++++ Information provided ++++
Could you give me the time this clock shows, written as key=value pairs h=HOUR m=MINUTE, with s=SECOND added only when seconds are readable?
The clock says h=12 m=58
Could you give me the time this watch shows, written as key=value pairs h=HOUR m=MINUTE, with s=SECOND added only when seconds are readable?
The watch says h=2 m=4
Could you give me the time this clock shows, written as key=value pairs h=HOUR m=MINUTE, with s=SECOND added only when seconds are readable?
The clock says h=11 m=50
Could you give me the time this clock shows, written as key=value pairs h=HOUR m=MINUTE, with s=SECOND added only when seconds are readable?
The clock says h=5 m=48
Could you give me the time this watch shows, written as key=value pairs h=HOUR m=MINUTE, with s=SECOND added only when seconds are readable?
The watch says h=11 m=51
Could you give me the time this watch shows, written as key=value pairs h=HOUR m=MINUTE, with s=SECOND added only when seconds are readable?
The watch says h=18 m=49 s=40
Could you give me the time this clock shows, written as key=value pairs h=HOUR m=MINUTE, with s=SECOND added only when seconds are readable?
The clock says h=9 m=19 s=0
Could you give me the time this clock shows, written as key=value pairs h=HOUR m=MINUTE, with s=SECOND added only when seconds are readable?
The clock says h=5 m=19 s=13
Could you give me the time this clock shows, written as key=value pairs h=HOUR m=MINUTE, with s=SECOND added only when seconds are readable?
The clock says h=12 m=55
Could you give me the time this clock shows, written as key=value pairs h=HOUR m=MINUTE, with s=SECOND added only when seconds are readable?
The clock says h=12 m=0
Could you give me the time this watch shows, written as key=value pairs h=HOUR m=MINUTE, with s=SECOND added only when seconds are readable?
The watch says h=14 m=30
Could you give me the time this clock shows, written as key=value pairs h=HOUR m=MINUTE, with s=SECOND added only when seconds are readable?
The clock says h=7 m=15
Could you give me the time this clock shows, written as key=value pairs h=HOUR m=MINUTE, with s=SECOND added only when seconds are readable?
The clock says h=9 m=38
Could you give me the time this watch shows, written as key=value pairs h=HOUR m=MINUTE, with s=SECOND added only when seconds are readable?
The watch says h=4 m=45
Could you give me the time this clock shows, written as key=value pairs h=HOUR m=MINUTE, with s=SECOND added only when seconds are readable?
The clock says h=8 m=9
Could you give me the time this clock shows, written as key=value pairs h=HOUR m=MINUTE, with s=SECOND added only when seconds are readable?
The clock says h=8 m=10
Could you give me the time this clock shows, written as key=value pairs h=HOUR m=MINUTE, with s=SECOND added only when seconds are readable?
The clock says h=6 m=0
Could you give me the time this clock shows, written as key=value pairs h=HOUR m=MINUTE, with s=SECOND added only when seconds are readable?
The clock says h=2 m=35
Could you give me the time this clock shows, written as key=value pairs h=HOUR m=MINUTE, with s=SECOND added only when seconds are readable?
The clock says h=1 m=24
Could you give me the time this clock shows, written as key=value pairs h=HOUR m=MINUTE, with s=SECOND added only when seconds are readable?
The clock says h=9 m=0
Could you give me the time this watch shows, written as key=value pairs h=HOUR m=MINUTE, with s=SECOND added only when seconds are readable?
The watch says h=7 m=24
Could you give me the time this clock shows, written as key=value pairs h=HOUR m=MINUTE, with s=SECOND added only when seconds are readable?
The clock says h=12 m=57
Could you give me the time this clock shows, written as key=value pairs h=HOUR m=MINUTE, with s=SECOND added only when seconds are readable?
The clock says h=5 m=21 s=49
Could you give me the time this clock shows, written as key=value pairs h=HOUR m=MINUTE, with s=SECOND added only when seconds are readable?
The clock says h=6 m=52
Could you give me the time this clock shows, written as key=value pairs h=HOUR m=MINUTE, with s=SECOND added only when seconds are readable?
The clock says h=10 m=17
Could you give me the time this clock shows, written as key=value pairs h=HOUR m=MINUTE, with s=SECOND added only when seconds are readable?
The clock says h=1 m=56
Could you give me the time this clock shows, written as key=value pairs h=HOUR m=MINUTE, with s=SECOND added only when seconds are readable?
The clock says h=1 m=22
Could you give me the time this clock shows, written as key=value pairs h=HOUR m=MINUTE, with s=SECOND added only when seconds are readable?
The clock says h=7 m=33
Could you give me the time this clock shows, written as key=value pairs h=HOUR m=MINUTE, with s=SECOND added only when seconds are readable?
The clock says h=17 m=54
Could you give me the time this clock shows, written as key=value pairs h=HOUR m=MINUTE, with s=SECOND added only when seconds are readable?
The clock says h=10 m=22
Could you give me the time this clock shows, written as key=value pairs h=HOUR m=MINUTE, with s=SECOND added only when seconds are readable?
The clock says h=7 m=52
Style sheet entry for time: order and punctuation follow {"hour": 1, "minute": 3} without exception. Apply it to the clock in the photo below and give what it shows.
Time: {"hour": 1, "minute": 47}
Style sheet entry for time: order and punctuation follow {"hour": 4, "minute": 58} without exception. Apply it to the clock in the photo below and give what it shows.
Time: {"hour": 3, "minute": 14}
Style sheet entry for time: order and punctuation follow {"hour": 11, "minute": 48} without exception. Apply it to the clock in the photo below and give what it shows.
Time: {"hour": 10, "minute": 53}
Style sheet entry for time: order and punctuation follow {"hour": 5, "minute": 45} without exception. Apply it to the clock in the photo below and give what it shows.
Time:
++++
### Your goal
Can you show every line of the entries above that contains the word "without"? Upper- and lowercase count as different.

### Task response
Style sheet entry for time: order and punctuation follow {"hour": 1, "minute": 3} without exception. Apply it to the clock in the photo below and give what it shows.
Style sheet entry for time: order and punctuation follow {"hour": 4, "minute": 58} without exception. Apply it to the clock in the photo below and give what it shows.
Style sheet entry for time: order and punctuation follow {"hour": 11, "minute": 48} without exception. Apply it to the clock in the photo below and give what it shows.
Style sheet entry for time: order and punctuation follow {"hour": 5, "minute": 45} without exception. Apply it to the clock in the photo below and give what it shows.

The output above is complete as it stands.